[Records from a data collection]
^^^^^^^^

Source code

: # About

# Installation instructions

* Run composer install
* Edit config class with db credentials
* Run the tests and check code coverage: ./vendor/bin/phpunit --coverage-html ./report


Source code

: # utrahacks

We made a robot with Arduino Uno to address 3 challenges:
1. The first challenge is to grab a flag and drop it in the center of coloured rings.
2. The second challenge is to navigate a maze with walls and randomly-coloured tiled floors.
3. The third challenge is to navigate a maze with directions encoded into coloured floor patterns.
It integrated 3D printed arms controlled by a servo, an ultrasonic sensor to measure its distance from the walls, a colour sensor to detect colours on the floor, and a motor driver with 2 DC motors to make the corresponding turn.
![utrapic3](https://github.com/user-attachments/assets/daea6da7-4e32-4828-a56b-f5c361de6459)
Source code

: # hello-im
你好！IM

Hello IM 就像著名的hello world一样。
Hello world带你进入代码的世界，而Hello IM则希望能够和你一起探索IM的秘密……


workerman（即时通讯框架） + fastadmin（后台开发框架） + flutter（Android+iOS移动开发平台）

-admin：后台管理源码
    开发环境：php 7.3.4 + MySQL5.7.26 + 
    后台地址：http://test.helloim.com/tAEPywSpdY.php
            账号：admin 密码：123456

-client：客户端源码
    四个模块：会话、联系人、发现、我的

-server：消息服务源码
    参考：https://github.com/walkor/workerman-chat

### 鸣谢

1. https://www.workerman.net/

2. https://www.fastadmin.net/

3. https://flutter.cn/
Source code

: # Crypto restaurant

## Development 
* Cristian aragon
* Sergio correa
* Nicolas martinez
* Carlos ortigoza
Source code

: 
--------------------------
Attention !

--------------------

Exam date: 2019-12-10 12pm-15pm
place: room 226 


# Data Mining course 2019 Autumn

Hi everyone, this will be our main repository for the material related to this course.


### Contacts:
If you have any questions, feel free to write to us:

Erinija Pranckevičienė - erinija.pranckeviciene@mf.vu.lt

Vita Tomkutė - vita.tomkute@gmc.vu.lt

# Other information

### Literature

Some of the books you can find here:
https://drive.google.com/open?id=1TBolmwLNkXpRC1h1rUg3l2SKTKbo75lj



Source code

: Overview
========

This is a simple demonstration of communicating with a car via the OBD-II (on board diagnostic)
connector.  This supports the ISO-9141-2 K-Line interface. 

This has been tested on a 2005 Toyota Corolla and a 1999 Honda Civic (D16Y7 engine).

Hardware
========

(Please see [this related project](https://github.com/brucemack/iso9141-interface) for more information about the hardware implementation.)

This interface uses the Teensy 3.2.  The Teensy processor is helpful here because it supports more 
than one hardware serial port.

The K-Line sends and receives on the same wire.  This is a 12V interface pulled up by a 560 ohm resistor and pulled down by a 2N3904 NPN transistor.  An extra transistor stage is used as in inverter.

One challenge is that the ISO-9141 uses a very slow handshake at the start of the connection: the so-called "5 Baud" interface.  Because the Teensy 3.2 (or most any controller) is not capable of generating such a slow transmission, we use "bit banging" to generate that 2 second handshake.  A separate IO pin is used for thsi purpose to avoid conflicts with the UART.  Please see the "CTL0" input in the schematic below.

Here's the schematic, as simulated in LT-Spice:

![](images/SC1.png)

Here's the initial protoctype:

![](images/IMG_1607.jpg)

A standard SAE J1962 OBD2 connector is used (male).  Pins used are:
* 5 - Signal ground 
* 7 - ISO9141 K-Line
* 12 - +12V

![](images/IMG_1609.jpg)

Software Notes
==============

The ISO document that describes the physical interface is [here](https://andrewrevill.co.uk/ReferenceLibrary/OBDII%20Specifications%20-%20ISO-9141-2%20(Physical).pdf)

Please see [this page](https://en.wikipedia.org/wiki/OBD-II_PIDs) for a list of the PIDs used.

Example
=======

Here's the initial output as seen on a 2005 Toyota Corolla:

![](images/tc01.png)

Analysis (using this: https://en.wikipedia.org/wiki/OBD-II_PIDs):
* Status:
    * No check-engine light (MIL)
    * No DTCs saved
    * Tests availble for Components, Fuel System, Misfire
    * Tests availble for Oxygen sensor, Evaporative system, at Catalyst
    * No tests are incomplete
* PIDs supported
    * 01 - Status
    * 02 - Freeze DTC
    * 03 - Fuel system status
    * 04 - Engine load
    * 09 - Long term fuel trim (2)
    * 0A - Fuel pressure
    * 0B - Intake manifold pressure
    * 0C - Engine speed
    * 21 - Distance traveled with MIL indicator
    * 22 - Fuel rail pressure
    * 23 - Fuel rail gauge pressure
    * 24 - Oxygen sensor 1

^^^^^^^^

- TASK DETAILS
Print the lines above without changing anything.

- ANSWER SECTION
Source code

: # About

# Installation instructions

* Run composer install
* Edit config class with db credentials
* Run the tests and check code coverage: ./vendor/bin/phpunit --coverage-html ./report


Source code

: # utrahacks

We made a robot with Arduino Uno to address 3 challenges:
1. The first challenge is to grab a flag and drop it in the center of coloured rings.
2. The second challenge is to navigate a maze with walls and randomly-coloured tiled floors.
3. The third challenge is to navigate a maze with directions encoded into coloured floor patterns.
It integrated 3D printed arms controlled by a servo, an ultrasonic sensor to measure its distance from the walls, a colour sensor to detect colours on the floor, and a motor driver with 2 DC motors to make the corresponding turn.
![utrapic3](https://github.com/user-attachments/assets/daea6da7-4e32-4828-a56b-f5c361de6459)
Source code

: # hello-im
你好！IM

Hello IM 就像著名的hello world一样。
Hello world带你进入代码的世界，而Hello IM则希望能够和你一起探索IM的秘密……


workerman（即时通讯框架） + fastadmin（后台开发框架） + flutter（Android+iOS移动开发平台）

-admin：后台管理源码
    开发环境：php 7.3.4 + MySQL5.7.26 + 
    后台地址：http://test.helloim.com/tAEPywSpdY.php
            账号：admin 密码：123456

-client：客户端源码
    四个模块：会话、联系人、发现、我的

-server：消息服务源码
    参考：https://github.com/walkor/workerman-chat

### 鸣谢

1. https://www.workerman.net/

2. https://www.fastadmin.net/

3. https://flutter.cn/
Source code

: # Crypto restaurant

## Development 
* Cristian aragon
* Sergio correa
* Nicolas martinez
* Carlos ortigoza
Source code

: 
--------------------------
Attention !

--------------------

Exam date: 2019-12-10 12pm-15pm
place: room 226 


# Data Mining course 2019 Autumn

Hi everyone, this will be our main repository for the material related to this course.


### Contacts:
If you have any questions, feel free to write to us:

Erinija Pranckevičienė - erinija.pranckeviciene@mf.vu.lt

Vita Tomkutė - vita.tomkute@gmc.vu.lt

# Other information

### Literature

Some of the books you can find here:
https://drive.google.com/open?id=1TBolmwLNkXpRC1h1rUg3l2SKTKbo75lj



Source code

: Overview
========

This is a simple demonstration of communicating with a car via the OBD-II (on board diagnostic)
connector.  This supports the ISO-9141-2 K-Line interface. 

This has been tested on a 2005 Toyota Corolla and a 1999 Honda Civic (D16Y7 engine).

Hardware
========

(Please see [this related project](https://github.com/brucemack/iso9141-interface) for more information about the hardware implementation.)

This interface uses the Teensy 3.2.  The Teensy processor is helpful here because it supports more 
than one hardware serial port.

The K-Line sends and receives on the same wire.  This is a 12V interface pulled up by a 560 ohm resistor and pulled down by a 2N3904 NPN transistor.  An extra transistor stage is used as in inverter.

One challenge is that the ISO-9141 uses a very slow handshake at the start of the connection: the so-called "5 Baud" interface.  Because the Teensy 3.2 (or most any controller) is not capable of generating such a slow transmission, we use "bit banging" to generate that 2 second handshake.  A separate IO pin is used for thsi purpose to avoid conflicts with the UART.  Please see the "CTL0" input in the schematic below.

Here's the schematic, as simulated in LT-Spice:

![](images/SC1.png)

Here's the initial protoctype:

![](images/IMG_1607.jpg)

A standard SAE J1962 OBD2 connector is used (male).  Pins used are:
* 5 - Signal ground 
* 7 - ISO9141 K-Line
* 12 - +12V

![](images/IMG_1609.jpg)

Software Notes
==============

The ISO document that describes the physical interface is [here](https://andrewrevill.co.uk/ReferenceLibrary/OBDII%20Specifications%20-%20ISO-9141-2%20(Physical).pdf)

Please see [this page](https://en.wikipedia.org/wiki/OBD-II_PIDs) for a list of the PIDs used.

Example
=======

Here's the initial output as seen on a 2005 Toyota Corolla:

![](images/tc01.png)

Analysis (using this: https://en.wikipedia.org/wiki/OBD-II_PIDs):
* Status:
    * No check-engine light (MIL)
    * No DTCs saved
    * Tests availble for Components, Fuel System, Misfire
    * Tests availble for Oxygen sensor, Evaporative system, at Catalyst
    * No tests are incomplete
* PIDs supported
    * 01 - Status
    * 02 - Freeze DTC
    * 03 - Fuel system status
    * 04 - Engine load
    * 09 - Long term fuel trim (2)
    * 0A - Fuel pressure
    * 0B - Intake manifold pressure
    * 0C - Engine speed
    * 21 - Distance traveled with MIL indicator
    * 22 - Fuel rail pressure
    * 23 - Fuel rail gauge pressure
    * 24 - Oxygen sensor 1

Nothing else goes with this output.